We shared some food and drink instead.
The Chengdu Hugo for Best Dramatic Presentation, Long Form, was won by EVERYTHING EVERYWHERE ALL AT ONCE. Short Form went to “Babylon’s Ashes”, an episode of THE EXPANSE. Worthy winners both, but some of the competition was missing. SANDMAN received 139 nominations in Short Form for “The Sound of Her Wings,” almost a hundred more than the EXPANSE episode, but was removed from the ballot for reasons never satisfactorily explained. In Long Form, the first season of SANDMAN got 50 nominations, which would not have been enough to make the ballot… but the series was removed from that category as well (just to be sure?)
In the fan writer category, CHRIS BARKLEY was the winner. He had received 90 votes during the nomination round, only one more than another perennial contender, PAUL WEIMER, who got 89… the third highest total, and more than enough to make the final ballot. But Weimer’s name did not appear. It was said that he was disqualified for the crime of visiting Tibet at one point. Except he hadn’t. Whoever removed him did not seem to know the difference between Tibet and Nepal, which he had visited.

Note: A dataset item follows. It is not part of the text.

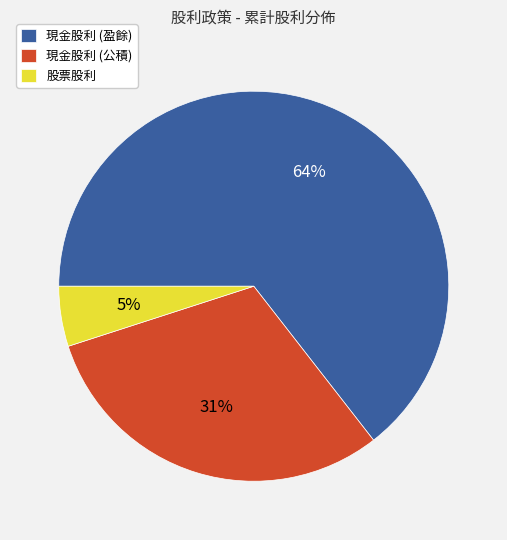

To the nearest percent, what is the difference between the largest and smallest slice percentages?

59%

Paul was at Glasgow, but the concom had him working during our banquet, so he was not able to attend. No one from SANDMAN was in Glasgow, sad to say. (We got them their Alfies regardless. And none of our trophies broke, I am assured).
Our final two winners were on hand, however.
Believe it or not, I was a new writer once, and in 1973 I was a finalist for a brand new award for Best New Writer, the first year it was given. It was called the John W. Campbell Award then, and for many years thereafter. Today it is called the Astounding Award, but it’s the same award. “Not a Hugo,” by either name, it is awarded to the best new writer to break in during the previous two years.
XIRAN JAY ZHAO was a finalist for the Astounding Award in 2022. They lost, just as I did in 1973 — but hey, it is an honor just to be nominated, and I certainly felt that way in ’73. The first time is always special. Jay got enough votes to make the ballot again in 2023, their second year of eligibility… 178, to be precise, the fourth highest nomination total. But their name did not appear on the final ballot.
Why? No idea.
Instead, we gave them an Alfie.
The final Alfie of the night went to R.F. KUANG for her novel BABEL, OR THE NECESSITY OF VIOLENCE,, which received 810 nominations, the third highest total. Nonethelss, there was no place on the ballot her. That was especially egregious, I thought, since BABEL would have had an excellent chance of coming out on top if the book had been nominated. The novel had already won the Nebula Award and the Locus Award, among other honors; a Hugo would have given it a rare sweep of SF’s most prestigious awards. Alas, BABEL never got the chance to contend.
But it did get an Alfie. And Rebecca herself was there to collect it.
Will there be more Alfies in the years to come? Only time will tell.
But Glasgow was fun. And I hope to see you all again this year, in Seattle.